What is required —
Line by line, restate the material word for word, omitting any image.

..........

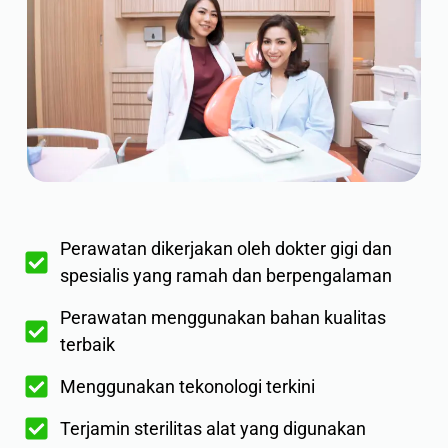
Perawatan dikerjakan oleh dokter gigi dan
spesialis yang ramah dan berpengalaman
Perawatan menggunakan bahan kualitas
terbaik
Menggunakan tekonologi terkini
Terjamin sterilitas alat yang digunakan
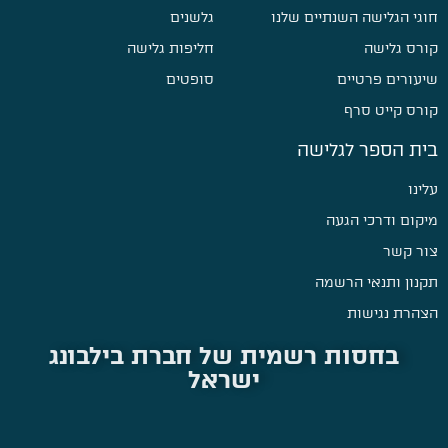
חוגי הגלישה השנתיים שלנו
גלשנים
קורס גלישה
חליפות גלישה
שיעורים פרטיים
סופטים
קורס קייט סרף
בית הספר לגלישה
עלינו
מיקום ודרכי הגעה
צור קשר
תקנון ותנאי הרשמה
הצהרת נגישות
בחסות רשמית של חברת בילבונג
ישראל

..........

Problem solution —
Perawatan dikerjakan oleh dokter gigi dan
spesialis yang ramah dan berpengalaman
Perawatan menggunakan bahan kualitas
terbaik
Menggunakan tekonologi terkini
Terjamin sterilitas alat yang digunakan
חוגי הגלישה השנתיים שלנו
גלשנים
קורס גלישה
חליפות גלישה
שיעורים פרטיים
סופטים
קורס קייט סרף
בית הספר לגלישה
עלינו
מיקום ודרכי הגעה
צור קשר
תקנון ותנאי הרשמה
הצהרת נגישות
בחסות רשמית של חברת בילבונג
ישראל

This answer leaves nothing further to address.